///2010 Abstract Details
2010 Abstract Details2018-05-01T17:52:49+00:00

Post-Partum Headache with Bell's Palsy as Initial Presentation of Severe Pre-Eclampsia: A Case Report

Abstract Number: 250
Abstract Type: Case Report/Case Series

Derek L Foerschler D.O.1 ; Kenneth R Moran M.D.2

A twenty-nine year-old gravida 1 female presented at an estimated gestational age of 40 weeks, 5 days for induction of labor. Blood pressure (B/P) in the antepartum period ranged between 127-155 mmHg systolic and 64-87 mmHg diastolic.

A lumbar epidural was placed after starting oxytocin but initial attempt of catheter placement resulted in aspiration of blood. A second attempt resulted in successful placement without complication. Pain control diminished and the epidural catheter was eventually replaced. There was no indication with any attempt that dural puncture occurred.

On post-partum day (PPD) #1, the patient developed a headache of moderate severity (6/10). The patient localized pain to the occipital area with a marginal positional component and no photophobia or nausea. Focused neurologic evaluation provided findings within normal limits. B/P of 137/62 was noted. IV caffeine, hydration and oral analgesics were provided with resolution of symptoms. She was discharged on PPD #2.

The patient was contacted by phone on PPD# 4 by our service as routine follow-up. She described recurrence of her headache with worsening severity despite oral analgesics. It was learned at this time that she developed a left facial droop a few hours prior to discharge. She had been discharged on oral steroids with a diagnosis of Bells Palsy and a six-week follow-up was scheduled.

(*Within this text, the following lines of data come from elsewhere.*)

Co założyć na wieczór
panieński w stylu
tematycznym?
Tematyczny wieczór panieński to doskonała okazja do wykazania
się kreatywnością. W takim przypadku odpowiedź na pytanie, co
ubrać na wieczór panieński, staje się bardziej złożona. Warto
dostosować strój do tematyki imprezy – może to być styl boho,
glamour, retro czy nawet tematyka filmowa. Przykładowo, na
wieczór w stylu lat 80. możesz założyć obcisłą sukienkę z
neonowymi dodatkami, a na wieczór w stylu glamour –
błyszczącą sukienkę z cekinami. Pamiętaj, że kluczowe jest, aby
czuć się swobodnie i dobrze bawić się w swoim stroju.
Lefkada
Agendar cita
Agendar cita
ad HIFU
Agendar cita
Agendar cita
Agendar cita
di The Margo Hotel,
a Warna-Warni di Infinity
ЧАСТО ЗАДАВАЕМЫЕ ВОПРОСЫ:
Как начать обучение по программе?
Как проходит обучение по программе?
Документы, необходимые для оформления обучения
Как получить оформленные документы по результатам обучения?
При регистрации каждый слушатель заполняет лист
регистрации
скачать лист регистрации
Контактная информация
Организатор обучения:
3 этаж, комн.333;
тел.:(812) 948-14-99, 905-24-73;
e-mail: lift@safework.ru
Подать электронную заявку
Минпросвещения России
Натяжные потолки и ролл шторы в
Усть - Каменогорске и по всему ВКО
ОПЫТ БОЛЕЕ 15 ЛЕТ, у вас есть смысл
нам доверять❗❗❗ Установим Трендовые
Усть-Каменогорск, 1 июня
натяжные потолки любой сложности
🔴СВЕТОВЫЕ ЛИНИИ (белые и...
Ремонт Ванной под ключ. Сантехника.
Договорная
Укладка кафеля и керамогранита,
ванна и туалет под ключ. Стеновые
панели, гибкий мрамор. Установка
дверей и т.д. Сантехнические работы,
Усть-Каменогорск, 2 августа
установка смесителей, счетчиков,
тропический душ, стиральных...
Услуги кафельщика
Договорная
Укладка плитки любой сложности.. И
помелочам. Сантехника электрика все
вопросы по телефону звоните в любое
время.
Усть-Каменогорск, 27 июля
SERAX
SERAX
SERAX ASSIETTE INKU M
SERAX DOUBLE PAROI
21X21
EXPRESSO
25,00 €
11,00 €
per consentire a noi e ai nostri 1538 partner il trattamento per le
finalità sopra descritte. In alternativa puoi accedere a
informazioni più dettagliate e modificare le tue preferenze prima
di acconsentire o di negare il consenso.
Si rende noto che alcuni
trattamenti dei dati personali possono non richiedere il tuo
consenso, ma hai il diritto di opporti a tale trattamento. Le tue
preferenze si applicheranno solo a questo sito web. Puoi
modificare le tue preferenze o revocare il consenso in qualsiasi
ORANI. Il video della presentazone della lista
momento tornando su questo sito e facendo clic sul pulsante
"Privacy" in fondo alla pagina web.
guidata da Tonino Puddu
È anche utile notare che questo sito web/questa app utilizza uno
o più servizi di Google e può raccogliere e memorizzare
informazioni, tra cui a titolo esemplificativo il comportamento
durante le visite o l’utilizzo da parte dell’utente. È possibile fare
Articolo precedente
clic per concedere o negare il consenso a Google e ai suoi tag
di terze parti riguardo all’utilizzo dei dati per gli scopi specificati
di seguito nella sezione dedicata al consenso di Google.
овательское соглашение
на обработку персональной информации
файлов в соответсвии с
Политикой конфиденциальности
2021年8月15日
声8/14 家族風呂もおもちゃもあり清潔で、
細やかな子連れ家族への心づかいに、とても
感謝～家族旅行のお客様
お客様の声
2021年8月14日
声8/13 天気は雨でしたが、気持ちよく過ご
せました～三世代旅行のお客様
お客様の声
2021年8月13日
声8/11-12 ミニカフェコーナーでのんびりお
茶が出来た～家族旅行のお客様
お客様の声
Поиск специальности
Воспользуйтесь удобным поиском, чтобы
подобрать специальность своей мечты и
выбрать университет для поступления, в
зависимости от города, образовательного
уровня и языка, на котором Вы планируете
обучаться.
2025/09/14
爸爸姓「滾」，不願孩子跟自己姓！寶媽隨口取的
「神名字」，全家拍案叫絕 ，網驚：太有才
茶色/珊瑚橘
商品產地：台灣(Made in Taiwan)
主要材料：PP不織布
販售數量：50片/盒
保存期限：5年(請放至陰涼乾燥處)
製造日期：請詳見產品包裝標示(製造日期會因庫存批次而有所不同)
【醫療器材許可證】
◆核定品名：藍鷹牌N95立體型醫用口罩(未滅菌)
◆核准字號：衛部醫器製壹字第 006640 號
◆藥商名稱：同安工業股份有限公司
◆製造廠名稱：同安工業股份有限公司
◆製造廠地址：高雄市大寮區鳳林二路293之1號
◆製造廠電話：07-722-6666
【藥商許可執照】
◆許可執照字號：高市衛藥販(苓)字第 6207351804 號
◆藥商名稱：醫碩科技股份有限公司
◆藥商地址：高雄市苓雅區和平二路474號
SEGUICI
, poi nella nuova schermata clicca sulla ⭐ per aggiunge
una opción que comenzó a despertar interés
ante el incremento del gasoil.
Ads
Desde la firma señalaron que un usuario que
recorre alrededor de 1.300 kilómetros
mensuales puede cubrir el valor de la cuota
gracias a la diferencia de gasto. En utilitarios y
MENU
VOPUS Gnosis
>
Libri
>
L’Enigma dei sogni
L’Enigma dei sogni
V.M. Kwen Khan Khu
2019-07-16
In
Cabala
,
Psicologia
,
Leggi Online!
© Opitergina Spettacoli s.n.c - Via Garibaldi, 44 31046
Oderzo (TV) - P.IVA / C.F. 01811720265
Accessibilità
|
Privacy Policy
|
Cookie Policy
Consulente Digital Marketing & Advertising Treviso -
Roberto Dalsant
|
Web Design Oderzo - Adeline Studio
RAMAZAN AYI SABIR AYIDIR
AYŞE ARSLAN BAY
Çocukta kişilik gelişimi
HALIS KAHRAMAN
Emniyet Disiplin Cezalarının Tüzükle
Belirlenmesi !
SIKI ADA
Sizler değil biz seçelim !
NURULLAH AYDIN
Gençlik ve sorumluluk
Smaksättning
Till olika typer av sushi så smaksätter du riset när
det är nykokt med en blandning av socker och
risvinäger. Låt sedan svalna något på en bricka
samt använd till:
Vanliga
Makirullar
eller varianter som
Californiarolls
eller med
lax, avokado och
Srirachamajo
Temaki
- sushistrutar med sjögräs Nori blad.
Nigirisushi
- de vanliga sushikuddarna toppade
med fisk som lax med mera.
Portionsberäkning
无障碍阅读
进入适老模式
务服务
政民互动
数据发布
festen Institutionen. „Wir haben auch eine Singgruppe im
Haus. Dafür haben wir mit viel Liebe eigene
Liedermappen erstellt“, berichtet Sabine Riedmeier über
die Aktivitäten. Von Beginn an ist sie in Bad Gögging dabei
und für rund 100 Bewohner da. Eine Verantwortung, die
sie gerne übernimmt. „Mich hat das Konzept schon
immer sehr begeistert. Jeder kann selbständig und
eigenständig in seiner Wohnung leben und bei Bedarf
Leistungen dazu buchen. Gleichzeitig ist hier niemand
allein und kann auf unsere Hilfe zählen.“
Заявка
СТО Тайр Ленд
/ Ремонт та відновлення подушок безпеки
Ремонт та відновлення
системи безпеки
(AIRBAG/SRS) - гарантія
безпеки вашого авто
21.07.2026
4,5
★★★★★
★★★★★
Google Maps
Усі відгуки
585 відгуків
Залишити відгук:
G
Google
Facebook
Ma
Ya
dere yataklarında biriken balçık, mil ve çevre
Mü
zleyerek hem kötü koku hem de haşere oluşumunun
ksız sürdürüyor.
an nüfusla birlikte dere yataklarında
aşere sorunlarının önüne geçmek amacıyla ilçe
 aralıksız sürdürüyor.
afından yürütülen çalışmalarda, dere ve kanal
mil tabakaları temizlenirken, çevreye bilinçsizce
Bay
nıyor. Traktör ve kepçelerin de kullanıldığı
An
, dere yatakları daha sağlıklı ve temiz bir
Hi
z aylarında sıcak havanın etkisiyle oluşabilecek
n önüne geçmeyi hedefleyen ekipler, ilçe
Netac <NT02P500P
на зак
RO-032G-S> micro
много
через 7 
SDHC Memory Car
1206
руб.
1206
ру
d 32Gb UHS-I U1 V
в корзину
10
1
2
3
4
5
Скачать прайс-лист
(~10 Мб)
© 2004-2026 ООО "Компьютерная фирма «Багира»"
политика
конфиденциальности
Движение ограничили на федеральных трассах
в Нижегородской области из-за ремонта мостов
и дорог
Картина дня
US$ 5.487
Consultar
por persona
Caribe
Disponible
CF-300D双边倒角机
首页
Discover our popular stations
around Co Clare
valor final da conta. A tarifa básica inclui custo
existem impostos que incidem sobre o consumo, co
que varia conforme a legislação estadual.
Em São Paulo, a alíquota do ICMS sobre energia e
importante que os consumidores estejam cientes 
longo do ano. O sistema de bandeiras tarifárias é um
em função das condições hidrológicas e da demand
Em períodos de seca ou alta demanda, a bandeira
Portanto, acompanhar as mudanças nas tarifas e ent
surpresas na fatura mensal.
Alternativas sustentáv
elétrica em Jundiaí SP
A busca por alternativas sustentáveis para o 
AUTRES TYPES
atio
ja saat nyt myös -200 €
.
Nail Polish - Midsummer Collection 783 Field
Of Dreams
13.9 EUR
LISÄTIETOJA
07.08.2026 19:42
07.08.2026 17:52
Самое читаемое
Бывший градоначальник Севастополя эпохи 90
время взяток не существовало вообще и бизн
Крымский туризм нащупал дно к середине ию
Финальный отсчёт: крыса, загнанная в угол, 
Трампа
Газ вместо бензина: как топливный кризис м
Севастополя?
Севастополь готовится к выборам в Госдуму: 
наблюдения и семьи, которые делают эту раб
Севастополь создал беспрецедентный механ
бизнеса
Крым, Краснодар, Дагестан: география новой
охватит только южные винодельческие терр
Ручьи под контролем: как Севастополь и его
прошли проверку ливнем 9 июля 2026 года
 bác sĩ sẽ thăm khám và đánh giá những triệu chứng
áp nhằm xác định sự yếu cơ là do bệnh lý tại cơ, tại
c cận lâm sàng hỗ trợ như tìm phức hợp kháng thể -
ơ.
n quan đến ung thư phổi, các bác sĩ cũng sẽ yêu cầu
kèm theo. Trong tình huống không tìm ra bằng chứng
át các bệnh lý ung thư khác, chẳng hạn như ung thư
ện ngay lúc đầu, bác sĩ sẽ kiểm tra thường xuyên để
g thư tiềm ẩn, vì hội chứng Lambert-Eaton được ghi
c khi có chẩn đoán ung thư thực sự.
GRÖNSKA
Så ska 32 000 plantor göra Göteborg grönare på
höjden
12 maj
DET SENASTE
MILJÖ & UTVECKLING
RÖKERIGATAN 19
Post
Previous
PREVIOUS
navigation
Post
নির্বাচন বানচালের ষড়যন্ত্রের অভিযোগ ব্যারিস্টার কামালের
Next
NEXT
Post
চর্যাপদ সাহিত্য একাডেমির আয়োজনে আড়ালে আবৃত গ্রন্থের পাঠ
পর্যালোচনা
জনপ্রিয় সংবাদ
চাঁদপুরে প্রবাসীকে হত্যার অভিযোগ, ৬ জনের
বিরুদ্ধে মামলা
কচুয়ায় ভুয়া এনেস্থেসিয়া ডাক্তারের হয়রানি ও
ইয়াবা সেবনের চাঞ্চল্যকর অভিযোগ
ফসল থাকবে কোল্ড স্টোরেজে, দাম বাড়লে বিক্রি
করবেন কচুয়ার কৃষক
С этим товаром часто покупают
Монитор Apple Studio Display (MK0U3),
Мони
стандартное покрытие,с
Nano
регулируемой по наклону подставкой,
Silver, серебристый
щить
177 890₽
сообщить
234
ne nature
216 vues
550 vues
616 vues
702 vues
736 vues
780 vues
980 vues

We advised the patient to go to the ER for further evaluation of her headache.

Admission vital signs showed a BP of 189/90. A CT done for shortness of breath showed large pleural effusions. Treatment of labetalol, IV furosemide and magnesium infusion was initiated. LFT elevation was noted with development of significant proteinuria PPD#7. TTE on PPD# 5 revealed normal function with a LVEF of 45-50%. Complete resolution of headache occurred on PPD#5. Her neurologic exam showed persisting left-sided facial droop with left eyelid involvement. The patient was discharged on PPD #6 on oral labetalol with close primary follow-up.

This case illustrates the complexities of the evaluation of post-partum headache. Several potential sources of headache in post-partum women exist. Indeed, an item of primary concern by the anesthesia provider is an associated dural puncture, but the differential cannot stop there. Pre-eclampsia must be considered in postpartum headache evaluation. Stella et al., showed headaches that began >24 hours after delivery to be associated with pre-eclampsia in 24%, only16% of those studied had spinal headaches.

Our patients presentation of headache and Bells Palsy may have been an early neurological sign of impending severe post partum pre-eclampsia. The diagnosis of postdural puncture headache is an important aspect of our postpartum evaluation, however, the concern for postdural puncture headache should not preclude vigilant evaluation and monitoring for the presence of postpartum pre-eclampsia.